What you should do ▸ Could you copy all of the records below exactly as they appear?

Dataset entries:
---------------
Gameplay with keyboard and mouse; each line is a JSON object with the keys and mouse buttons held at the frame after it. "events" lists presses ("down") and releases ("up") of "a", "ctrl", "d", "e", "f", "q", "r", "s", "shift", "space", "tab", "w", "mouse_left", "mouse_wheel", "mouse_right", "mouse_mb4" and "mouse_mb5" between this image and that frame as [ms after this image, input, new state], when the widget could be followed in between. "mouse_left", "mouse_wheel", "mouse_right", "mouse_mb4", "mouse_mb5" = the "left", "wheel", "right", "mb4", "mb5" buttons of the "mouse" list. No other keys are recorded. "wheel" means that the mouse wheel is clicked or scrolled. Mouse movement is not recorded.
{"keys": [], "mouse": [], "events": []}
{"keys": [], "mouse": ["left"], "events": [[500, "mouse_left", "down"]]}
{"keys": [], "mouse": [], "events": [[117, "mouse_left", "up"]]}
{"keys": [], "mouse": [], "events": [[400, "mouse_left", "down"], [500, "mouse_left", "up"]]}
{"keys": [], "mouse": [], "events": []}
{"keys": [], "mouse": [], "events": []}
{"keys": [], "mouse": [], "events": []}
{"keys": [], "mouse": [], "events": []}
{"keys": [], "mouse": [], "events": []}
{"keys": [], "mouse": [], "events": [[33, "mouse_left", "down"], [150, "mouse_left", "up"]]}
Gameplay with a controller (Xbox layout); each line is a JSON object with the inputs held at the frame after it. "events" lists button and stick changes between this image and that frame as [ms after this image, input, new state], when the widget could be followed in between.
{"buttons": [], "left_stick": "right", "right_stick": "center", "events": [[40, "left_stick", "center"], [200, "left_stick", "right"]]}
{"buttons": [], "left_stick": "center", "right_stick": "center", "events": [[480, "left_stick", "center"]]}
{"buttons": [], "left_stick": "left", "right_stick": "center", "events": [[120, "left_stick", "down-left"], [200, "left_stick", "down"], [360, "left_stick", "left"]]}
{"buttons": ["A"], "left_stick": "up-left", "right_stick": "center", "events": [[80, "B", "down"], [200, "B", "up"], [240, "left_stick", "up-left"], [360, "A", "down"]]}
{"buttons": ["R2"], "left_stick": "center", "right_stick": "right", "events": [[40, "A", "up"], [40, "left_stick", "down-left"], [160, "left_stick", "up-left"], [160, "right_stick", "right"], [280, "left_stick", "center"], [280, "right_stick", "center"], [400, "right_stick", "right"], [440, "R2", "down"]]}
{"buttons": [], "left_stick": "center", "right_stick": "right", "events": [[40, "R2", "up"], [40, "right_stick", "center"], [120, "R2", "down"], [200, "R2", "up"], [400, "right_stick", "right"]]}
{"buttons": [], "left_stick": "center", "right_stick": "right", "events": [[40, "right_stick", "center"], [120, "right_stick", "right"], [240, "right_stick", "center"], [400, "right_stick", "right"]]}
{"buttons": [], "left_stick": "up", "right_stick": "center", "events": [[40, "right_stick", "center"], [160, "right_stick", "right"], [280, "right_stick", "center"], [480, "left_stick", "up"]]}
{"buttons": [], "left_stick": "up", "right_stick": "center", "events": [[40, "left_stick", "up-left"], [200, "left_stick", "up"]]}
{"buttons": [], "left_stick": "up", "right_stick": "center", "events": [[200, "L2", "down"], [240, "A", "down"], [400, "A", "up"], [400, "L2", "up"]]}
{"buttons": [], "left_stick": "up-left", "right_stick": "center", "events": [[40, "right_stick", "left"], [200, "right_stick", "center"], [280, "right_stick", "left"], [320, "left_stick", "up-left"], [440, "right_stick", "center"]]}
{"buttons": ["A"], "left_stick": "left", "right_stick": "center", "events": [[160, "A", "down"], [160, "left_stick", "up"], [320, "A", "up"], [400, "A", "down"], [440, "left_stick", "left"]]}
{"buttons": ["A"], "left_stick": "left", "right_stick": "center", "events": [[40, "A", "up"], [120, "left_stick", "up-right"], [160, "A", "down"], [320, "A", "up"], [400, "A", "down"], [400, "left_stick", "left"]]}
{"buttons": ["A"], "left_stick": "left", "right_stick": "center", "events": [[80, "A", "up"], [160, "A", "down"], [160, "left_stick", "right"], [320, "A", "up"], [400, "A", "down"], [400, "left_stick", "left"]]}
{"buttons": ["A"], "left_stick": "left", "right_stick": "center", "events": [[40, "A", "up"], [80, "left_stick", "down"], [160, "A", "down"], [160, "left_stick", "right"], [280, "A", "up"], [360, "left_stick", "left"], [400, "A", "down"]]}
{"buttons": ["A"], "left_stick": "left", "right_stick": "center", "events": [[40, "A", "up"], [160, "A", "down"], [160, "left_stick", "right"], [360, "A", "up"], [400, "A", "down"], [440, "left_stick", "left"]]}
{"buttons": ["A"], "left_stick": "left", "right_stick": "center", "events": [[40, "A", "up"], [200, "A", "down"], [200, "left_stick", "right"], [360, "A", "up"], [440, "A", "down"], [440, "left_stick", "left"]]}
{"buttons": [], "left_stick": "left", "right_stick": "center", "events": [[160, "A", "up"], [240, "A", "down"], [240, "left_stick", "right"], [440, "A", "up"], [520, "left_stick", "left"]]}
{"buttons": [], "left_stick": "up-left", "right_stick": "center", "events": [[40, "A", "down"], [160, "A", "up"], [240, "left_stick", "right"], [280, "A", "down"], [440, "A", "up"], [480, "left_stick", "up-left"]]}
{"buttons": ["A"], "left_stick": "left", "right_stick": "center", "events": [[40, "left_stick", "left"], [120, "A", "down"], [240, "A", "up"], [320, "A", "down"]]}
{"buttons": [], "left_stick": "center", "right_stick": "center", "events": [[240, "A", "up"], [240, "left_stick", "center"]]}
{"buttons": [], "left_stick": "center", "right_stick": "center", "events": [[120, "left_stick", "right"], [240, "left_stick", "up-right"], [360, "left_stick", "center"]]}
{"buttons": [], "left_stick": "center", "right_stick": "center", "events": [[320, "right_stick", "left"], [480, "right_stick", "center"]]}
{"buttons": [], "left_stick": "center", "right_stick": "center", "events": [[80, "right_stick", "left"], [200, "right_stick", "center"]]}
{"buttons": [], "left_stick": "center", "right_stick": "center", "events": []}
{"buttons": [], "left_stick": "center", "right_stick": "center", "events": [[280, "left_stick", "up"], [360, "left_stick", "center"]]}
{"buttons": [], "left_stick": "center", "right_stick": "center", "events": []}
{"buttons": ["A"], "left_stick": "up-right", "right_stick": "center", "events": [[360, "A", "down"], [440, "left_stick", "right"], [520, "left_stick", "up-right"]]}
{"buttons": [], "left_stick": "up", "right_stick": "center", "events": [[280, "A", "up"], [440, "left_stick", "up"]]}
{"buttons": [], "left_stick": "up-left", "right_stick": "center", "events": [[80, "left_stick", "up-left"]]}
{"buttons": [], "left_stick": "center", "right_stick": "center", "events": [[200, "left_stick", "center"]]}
---------------
Reply ▸
Gameplay with keyboard and mouse; each line is a JSON object with the keys and mouse buttons held at the frame after it. "events" lists presses ("down") and releases ("up") of "a", "ctrl", "d", "e", "f", "q", "r", "s", "shift", "space", "tab", "w", "mouse_left", "mouse_wheel", "mouse_right", "mouse_mb4" and "mouse_mb5" between this image and that frame as [ms after this image, input, new state], when the widget could be followed in between. "mouse_left", "mouse_wheel", "mouse_right", "mouse_mb4", "mouse_mb5" = the "left", "wheel", "right", "mb4", "mb5" buttons of the "mouse" list. No other keys are recorded. "wheel" means that the mouse wheel is clicked or scrolled. Mouse movement is not recorded.
{"keys": [], "mouse": [], "events": []}
{"keys": [], "mouse": ["left"], "events": [[500, "mouse_left", "down"]]}
{"keys": [], "mouse": [], "events": [[117, "mouse_left", "up"]]}
{"keys": [], "mouse": [], "events": [[400, "mouse_left", "down"], [500, "mouse_left", "up"]]}
{"keys": [], "mouse": [], "events": []}
{"keys": [], "mouse": [], "events": []}
{"keys": [], "mouse": [], "events": []}
{"keys": [], "mouse": [], "events": []}
{"keys": [], "mouse": [], "events": []}
{"keys": [], "mouse": [], "events": [[33, "mouse_left", "down"], [150, "mouse_left", "up"]]}
Gameplay with a controller (Xbox layout); each line is a JSON object with the inputs held at the frame after it. "events" lists button and stick changes between this image and that frame as [ms after this image, input, new state], when the widget could be followed in between.
{"buttons": [], "left_stick": "right", "right_stick": "center", "events": [[40, "left_stick", "center"], [200, "left_stick", "right"]]}
{"buttons": [], "left_stick": "center", "right_stick": "center", "events": [[480, "left_stick", "center"]]}
{"buttons": [], "left_stick": "left", "right_stick": "center", "events": [[120, "left_stick", "down-left"], [200, "left_stick", "down"], [360, "left_stick", "left"]]}
{"buttons": ["A"], "left_stick": "up-left", "right_stick": "center", "events": [[80, "B", "down"], [200, "B", "up"], [240, "left_stick", "up-left"], [360, "A", "down"]]}
{"buttons": ["R2"], "left_stick": "center", "right_stick": "right", "events": [[40, "A", "up"], [40, "left_stick", "down-left"], [160, "left_stick", "up-left"], [160, "right_stick", "right"], [280, "left_stick", "center"], [280, "right_stick", "center"], [400, "right_stick", "right"], [440, "R2", "down"]]}
{"buttons": [], "left_stick": "center", "right_stick": "right", "events": [[40, "R2", "up"], [40, "right_stick", "center"], [120, "R2", "down"], [200, "R2", "up"], [400, "right_stick", "right"]]}
{"buttons": [], "left_stick": "center", "right_stick": "right", "events": [[40, "right_stick", "center"], [120, "right_stick", "right"], [240, "right_stick", "center"], [400, "right_stick", "right"]]}
{"buttons": [], "left_stick": "up", "right_stick": "center", "events": [[40, "right_stick", "center"], [160, "right_stick", "right"], [280, "right_stick", "center"], [480, "left_stick", "up"]]}
{"buttons": [], "left_stick": "up", "right_stick": "center", "events": [[40, "left_stick", "up-left"], [200, "left_stick", "up"]]}
{"buttons": [], "left_stick": "up", "right_stick": "center", "events": [[200, "L2", "down"], [240, "A", "down"], [400, "A", "up"], [400, "L2", "up"]]}
{"buttons": [], "left_stick": "up-left", "right_stick": "center", "events": [[40, "right_stick", "left"], [200, "right_stick", "center"], [280, "right_stick", "left"], [320, "left_stick", "up-left"], [440, "right_stick", "center"]]}
{"buttons": ["A"], "left_stick": "left", "right_stick": "center", "events": [[160, "A", "down"], [160, "left_stick", "up"], [320, "A", "up"], [400, "A", "down"], [440, "left_stick", "left"]]}
{"buttons": ["A"], "left_stick": "left", "right_stick": "center", "events": [[40, "A", "up"], [120, "left_stick", "up-right"], [160, "A", "down"], [320, "A", "up"], [400, "A", "down"], [400, "left_stick", "left"]]}
{"buttons": ["A"], "left_stick": "left", "right_stick": "center", "events": [[80, "A", "up"], [160, "A", "down"], [160, "left_stick", "right"], [320, "A", "up"], [400, "A", "down"], [400, "left_stick", "left"]]}
{"buttons": ["A"], "left_stick": "left", "right_stick": "center", "events": [[40, "A", "up"], [80, "left_stick", "down"], [160, "A", "down"], [160, "left_stick", "right"], [280, "A", "up"], [360, "left_stick", "left"], [400, "A", "down"]]}
{"buttons": ["A"], "left_stick": "left", "right_stick": "center", "events": [[40, "A", "up"], [160, "A", "down"], [160, "left_stick", "right"], [360, "A", "up"], [400, "A", "down"], [440, "left_stick", "left"]]}
{"buttons": ["A"], "left_stick": "left", "right_stick": "center", "events": [[40, "A", "up"], [200, "A", "down"], [200, "left_stick", "right"], [360, "A", "up"], [440, "A", "down"], [440, "left_stick", "left"]]}
{"buttons": [], "left_stick": "left", "right_stick": "center", "events": [[160, "A", "up"], [240, "A", "down"], [240, "left_stick", "right"], [440, "A", "up"], [520, "left_stick", "left"]]}
{"buttons": [], "left_stick": "up-left", "right_stick": "center", "events": [[40, "A", "down"], [160, "A", "up"], [240, "left_stick", "right"], [280, "A", "down"], [440, "A", "up"], [480, "left_stick", "up-left"]]}
{"buttons": ["A"], "left_stick": "left", "right_stick": "center", "events": [[40, "left_stick", "left"], [120, "A", "down"], [240, "A", "up"], [320, "A", "down"]]}
{"buttons": [], "left_stick": "center", "right_stick": "center", "events": [[240, "A", "up"], [240, "left_stick", "center"]]}
{"buttons": [], "left_stick": "center", "right_stick": "center", "events": [[120, "left_stick", "right"], [240, "left_stick", "up-right"], [360, "left_stick", "center"]]}
{"buttons": [], "left_stick": "center", "right_stick": "center", "events": [[320, "right_stick", "left"], [480, "right_stick", "center"]]}
{"buttons": [], "left_stick": "center", "right_stick": "center", "events": [[80, "right_stick", "left"], [200, "right_stick", "center"]]}
{"buttons": [], "left_stick": "center", "right_stick": "center", "events": []}
{"buttons": [], "left_stick": "center", "right_stick": "center", "events": [[280, "left_stick", "up"], [360, "left_stick", "center"]]}
{"buttons": [], "left_stick": "center", "right_stick": "center", "events": []}
{"buttons": ["A"], "left_stick": "up-right", "right_stick": "center", "events": [[360, "A", "down"], [440, "left_stick", "right"], [520, "left_stick", "up-right"]]}
{"buttons": [], "left_stick": "up", "right_stick": "center", "events": [[280, "A", "up"], [440, "left_stick", "up"]]}
{"buttons": [], "left_stick": "up-left", "right_stick": "center", "events": [[80, "left_stick", "up-left"]]}
{"buttons": [], "left_stick": "center", "right_stick": "center", "events": [[200, "left_stick", "center"]]}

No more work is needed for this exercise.